Task requirements |
1. In the blog post about a planned poetry book, what title does the writer intend to give the book?
2. Continue the blog post about the planned poetry book from the point where it stops.

Text excerpt |
□ □ □ □ □ □ □

Posts Tagged ‘Art work’

Poetry book, picture for chapter ‘My Regenerative Heart’

I have always wanted to write a book of poetry, and I am currently working on one. It was originally just going to be various poems that I wrote, about whatever I felt like. But life became more challenging and unbearable to live, and my poetry got crazier. I got to the point where I was completely desperate, and I finally just trusted God with my life instead of myself. So the poems will start off with all the bad stuff, and then reveal my radical transformation through living for Christ.

I kept trying to think of what the name of it might be, but I think I will just name it ‘Atypical Jesus’. This is because it does talk about him being atypical and different from the normal, and all the effects he has had on my life. It’s already the name of the blog, and since it already has some steam behind it, I will keep using it. No point in really starting over, I guess I am coining the term, lol.

□ □ □ □ □ □ □

Available data |
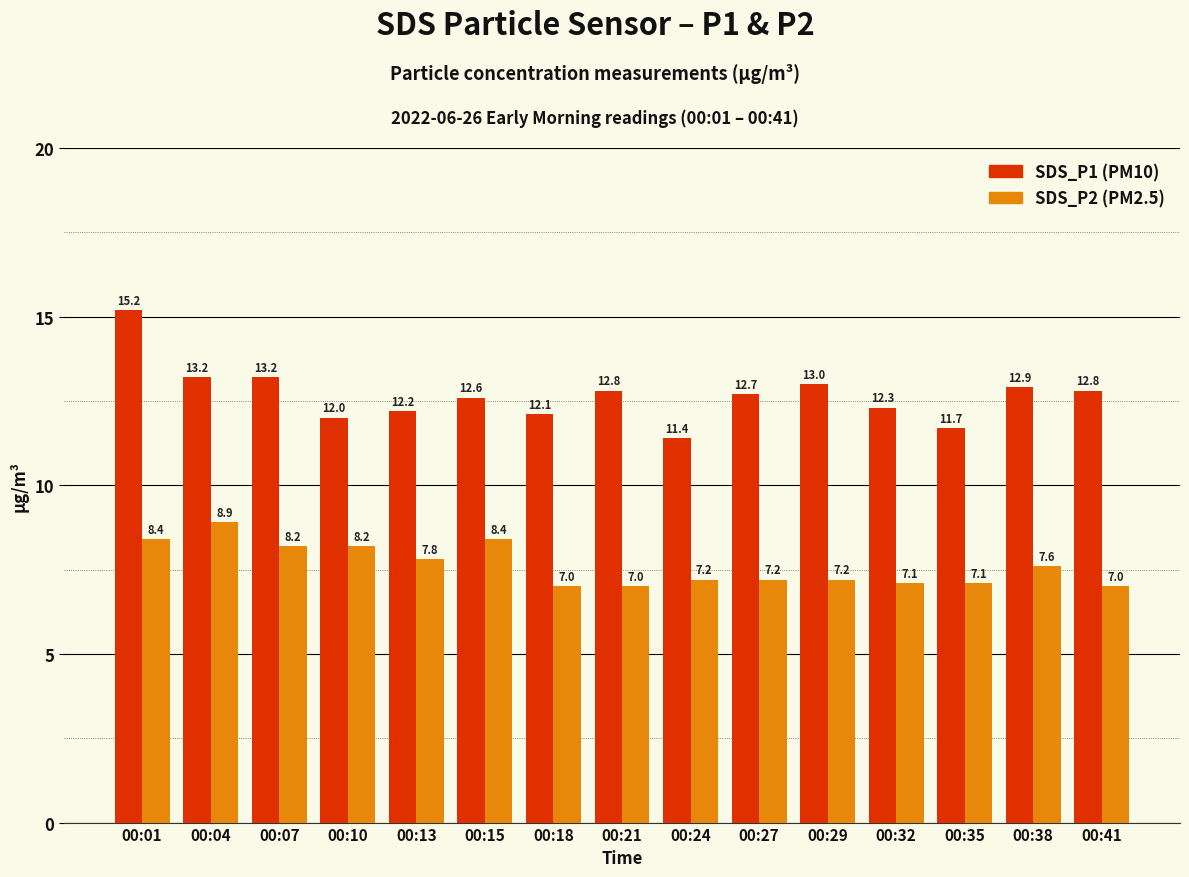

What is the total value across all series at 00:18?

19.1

□ □ □ □ □ □ □

Answers to the exercise |
1. 'Atypical Jesus'

2.
‘Regenerative Heart’ is the title of a chapter. This chapter talks about the new way I look at the world, and how God has had a major effect on my beliefs. I look at marriage/relationships differently, money/jobs differently, friendships differently, priorities differently, etc. Jesus gives me my regenerative heart, which means like new life, basically.

I drew this picture on neondragonart.com. It took about 7 hours (not all in one sitting, though!). This is not the cover of the book, but just the picture for a chapter in the book. The cover will be insanely awesome.

I love being able to write stories and draw, and be able to incorporate the two. :3

Copyright Jennifer Clayton

I lovelovelove running hard after God, doing the best I can to share him with the world. He is my best friend, my Lord, my Saviour.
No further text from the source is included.